Pub Date: Sept. 11th, 1964
Publisher: Viking

The only claim I can make to orginality is...the originality of synthesis,"" so states Professor Jones. He is being ridiculously modest, however, for his study, even in an age riddled with American monographs, is as hard to overlook as a giant in a room of pygmies. Concerning the shaping force of our culture, it has a shaping force of its own. His mind is subtly attuned to history as both documentation and illumination, one that directs our attention through the specialized niceties of scholarship and towards a fully-fleshed recreation of past times and present residues. The scheme is simple- a demonstration of the complexities and contradictions European humanism brought to the New World and the resultant experience: the Colonials keeping such values they wished, inventing others they needed. The volume drops anchor in the mid-19th century, but the voyage sights, the modern tendencies to come.
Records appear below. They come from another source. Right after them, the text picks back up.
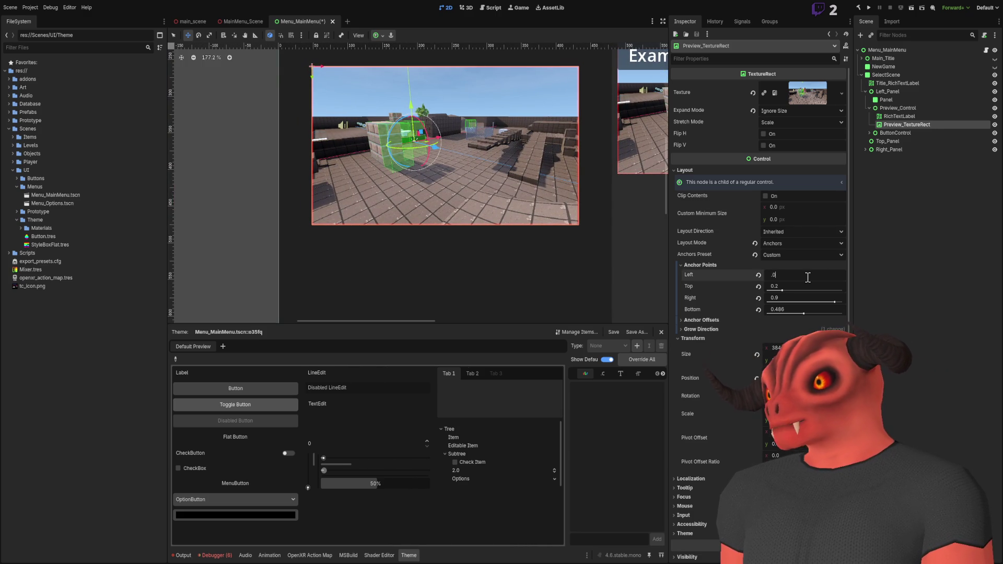
pyautogui.press('Return')
pyautogui.click(798, 286)
pyautogui.press('BackSpace')
pyautogui.write('15')
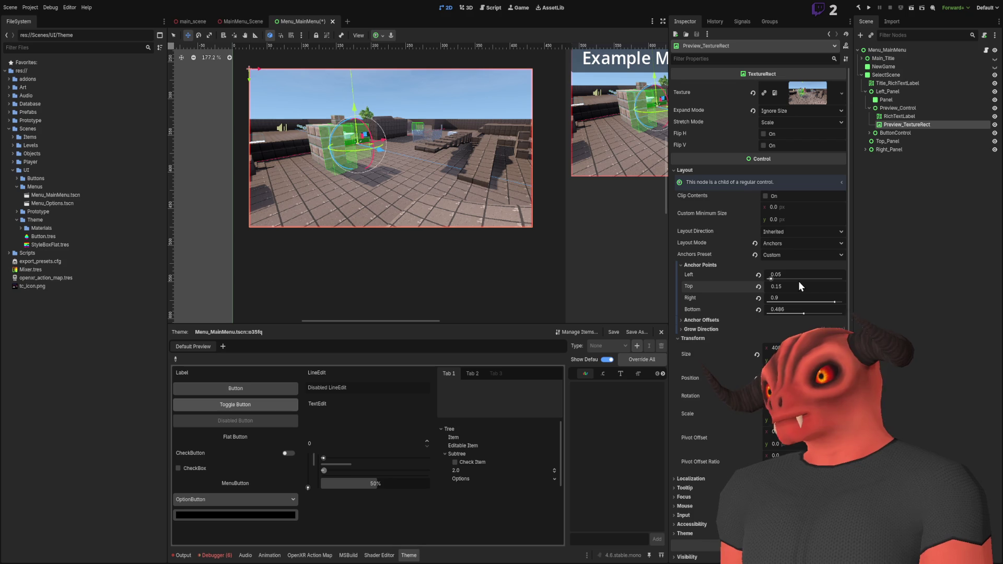
pyautogui.press('Escape')
# Step: Set the Right anchor to 0.95
pyautogui.click(794, 297)
pyautogui.press('BackSpace')
pyautogui.write('85')
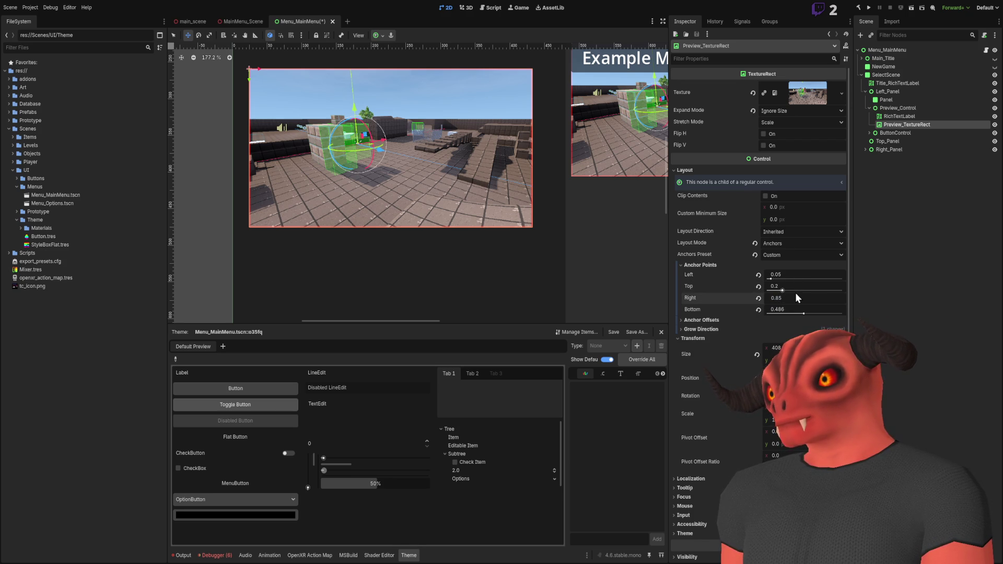
pyautogui.press('Return')
pyautogui.click(795, 296)
pyautogui.press('Left')
pyautogui.write('9')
Professor Jones begins with the Romantic Image, a North American Arcadia of darkness and light, extending from the Elizabethans to the conquistadors and thence to the religioid settlers, the urbane radicalism of the founding fathers, the influence of the philosophers, the ideals of the Republic, etc. After that conservatism (of sorts) and commercialism took hold, leaving the adventurous one last mission: the march westward, which the professor sees as the genesis of our mania for speed. No exact chronology is maintained; the chapters center rather on social, political, psychological and literary concepts, especially the interplay of optimism and pessimism within the democratic ethos. A fundamental work.